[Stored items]
....

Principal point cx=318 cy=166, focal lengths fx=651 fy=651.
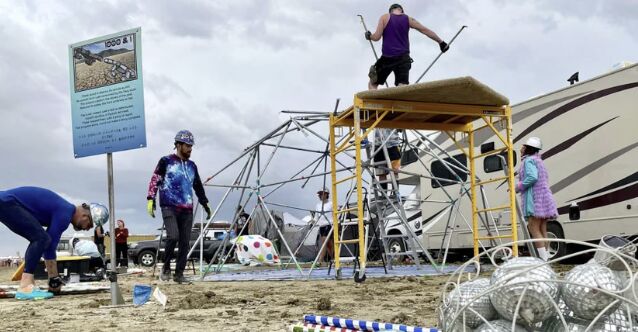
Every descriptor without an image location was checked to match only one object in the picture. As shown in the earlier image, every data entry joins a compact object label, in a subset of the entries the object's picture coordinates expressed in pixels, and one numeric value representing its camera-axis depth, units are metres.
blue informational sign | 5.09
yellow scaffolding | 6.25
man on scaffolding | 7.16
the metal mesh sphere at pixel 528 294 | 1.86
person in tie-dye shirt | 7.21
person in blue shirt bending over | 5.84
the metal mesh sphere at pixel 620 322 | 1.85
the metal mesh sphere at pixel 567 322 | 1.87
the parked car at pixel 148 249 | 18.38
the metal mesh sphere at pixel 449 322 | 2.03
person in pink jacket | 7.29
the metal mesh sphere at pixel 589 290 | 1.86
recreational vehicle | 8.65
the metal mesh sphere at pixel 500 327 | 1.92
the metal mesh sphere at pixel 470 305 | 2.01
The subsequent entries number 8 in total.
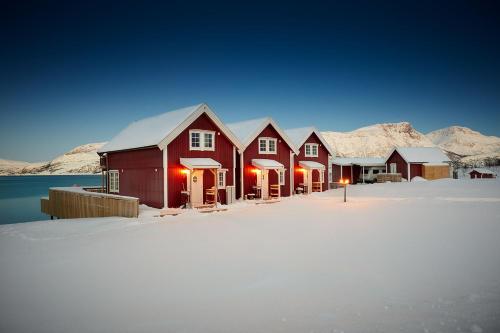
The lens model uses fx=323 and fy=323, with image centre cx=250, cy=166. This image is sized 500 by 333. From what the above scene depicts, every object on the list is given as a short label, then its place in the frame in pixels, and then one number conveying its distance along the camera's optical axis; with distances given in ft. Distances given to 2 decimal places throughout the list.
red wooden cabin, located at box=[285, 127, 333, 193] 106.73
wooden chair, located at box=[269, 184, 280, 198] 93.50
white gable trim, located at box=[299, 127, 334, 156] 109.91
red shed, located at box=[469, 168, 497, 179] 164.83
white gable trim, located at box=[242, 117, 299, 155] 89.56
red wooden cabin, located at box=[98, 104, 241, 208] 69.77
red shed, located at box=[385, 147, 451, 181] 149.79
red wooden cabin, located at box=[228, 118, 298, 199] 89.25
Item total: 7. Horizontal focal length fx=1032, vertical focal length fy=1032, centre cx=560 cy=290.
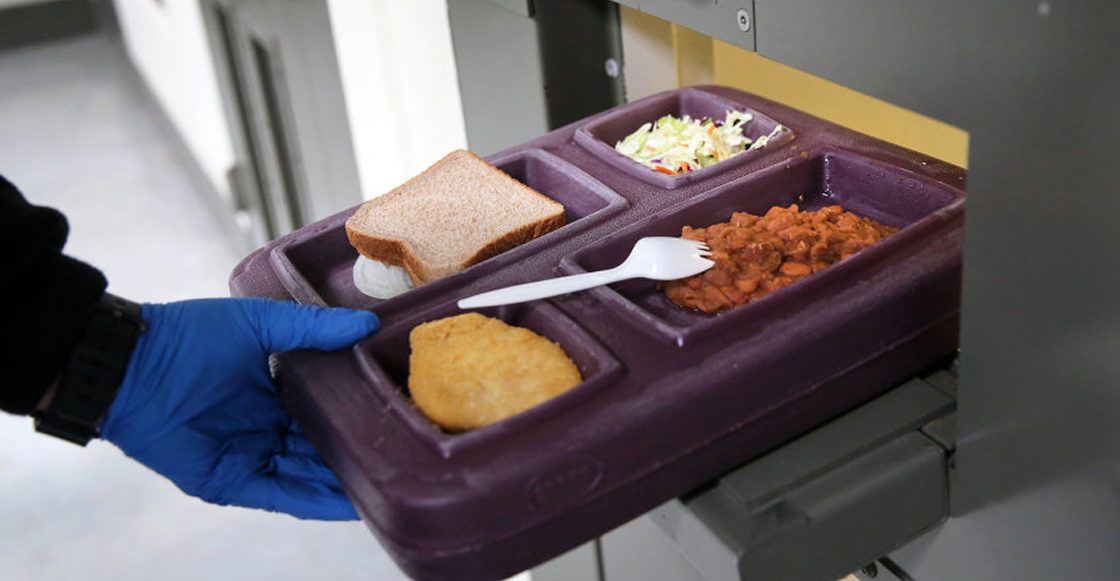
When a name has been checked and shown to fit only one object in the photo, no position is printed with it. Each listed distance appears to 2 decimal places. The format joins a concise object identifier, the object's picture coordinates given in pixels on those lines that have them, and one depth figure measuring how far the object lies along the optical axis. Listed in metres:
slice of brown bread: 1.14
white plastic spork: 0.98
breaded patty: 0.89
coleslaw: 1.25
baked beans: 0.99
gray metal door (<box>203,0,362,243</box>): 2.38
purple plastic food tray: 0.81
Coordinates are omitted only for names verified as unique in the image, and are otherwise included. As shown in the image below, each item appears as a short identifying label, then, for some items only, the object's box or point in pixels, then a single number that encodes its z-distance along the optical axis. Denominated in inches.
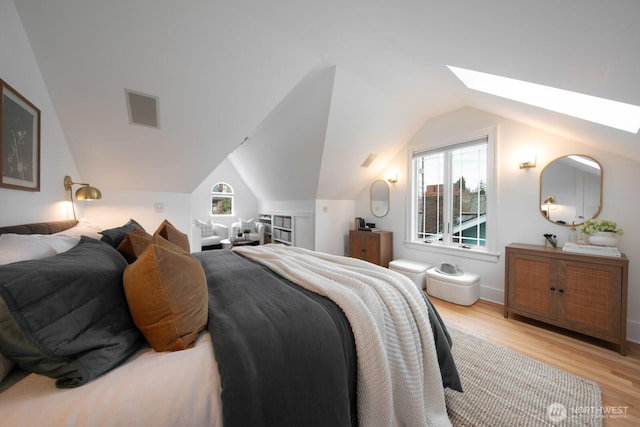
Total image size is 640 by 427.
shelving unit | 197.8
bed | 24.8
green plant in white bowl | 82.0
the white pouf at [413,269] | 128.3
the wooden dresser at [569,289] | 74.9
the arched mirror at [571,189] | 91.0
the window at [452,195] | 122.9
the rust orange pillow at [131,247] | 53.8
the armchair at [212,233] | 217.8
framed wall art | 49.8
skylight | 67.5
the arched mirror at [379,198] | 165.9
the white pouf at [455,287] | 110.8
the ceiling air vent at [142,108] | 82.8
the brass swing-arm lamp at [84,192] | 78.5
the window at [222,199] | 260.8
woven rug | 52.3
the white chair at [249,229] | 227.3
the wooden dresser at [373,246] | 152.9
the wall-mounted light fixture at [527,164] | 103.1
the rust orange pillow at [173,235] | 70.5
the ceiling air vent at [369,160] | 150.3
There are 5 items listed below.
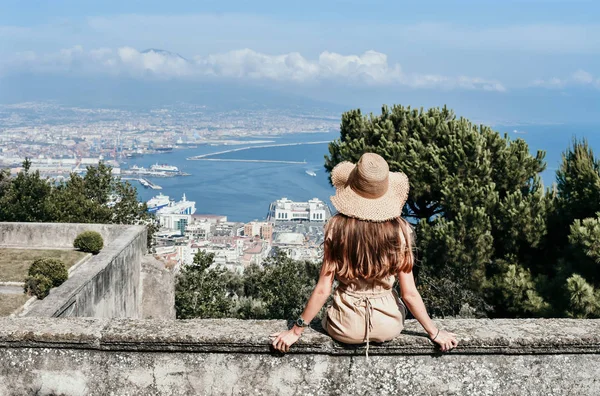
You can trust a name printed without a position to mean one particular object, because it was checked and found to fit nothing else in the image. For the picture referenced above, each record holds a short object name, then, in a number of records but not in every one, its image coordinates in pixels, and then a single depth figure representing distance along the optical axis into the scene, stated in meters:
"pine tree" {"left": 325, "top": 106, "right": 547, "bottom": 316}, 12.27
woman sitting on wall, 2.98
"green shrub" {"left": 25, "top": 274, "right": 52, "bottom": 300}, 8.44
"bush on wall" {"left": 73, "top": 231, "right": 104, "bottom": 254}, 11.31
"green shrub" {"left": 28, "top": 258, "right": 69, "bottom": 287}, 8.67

....

◆ **PROBLEM DETAILS**
Copy range, inclusive: the line holding "the white pouf at [413,269] | 128.3" to the line holding "the ceiling air vent at [369,160] | 150.3". Reproduce exactly those lines of the records above and no others.

◆ **ANSWER BELOW**
the white pouf at [413,269] | 128.3
the wooden dresser at [569,289] | 74.9
the arched mirror at [571,189] | 91.0
the window at [452,195] | 122.9
the rust orange pillow at [131,247] | 53.8
the armchair at [212,233] | 217.8
framed wall art | 49.8
skylight | 67.5
the arched mirror at [379,198] | 165.9
the white pouf at [455,287] | 110.8
the ceiling air vent at [142,108] | 82.8
the brass swing-arm lamp at [84,192] | 78.5
the window at [222,199] | 260.8
woven rug | 52.3
the white chair at [249,229] | 227.3
the wooden dresser at [373,246] | 152.9
the wall-mounted light fixture at [527,164] | 103.1
the rust orange pillow at [173,235] | 70.5
the ceiling air vent at [369,160] | 150.3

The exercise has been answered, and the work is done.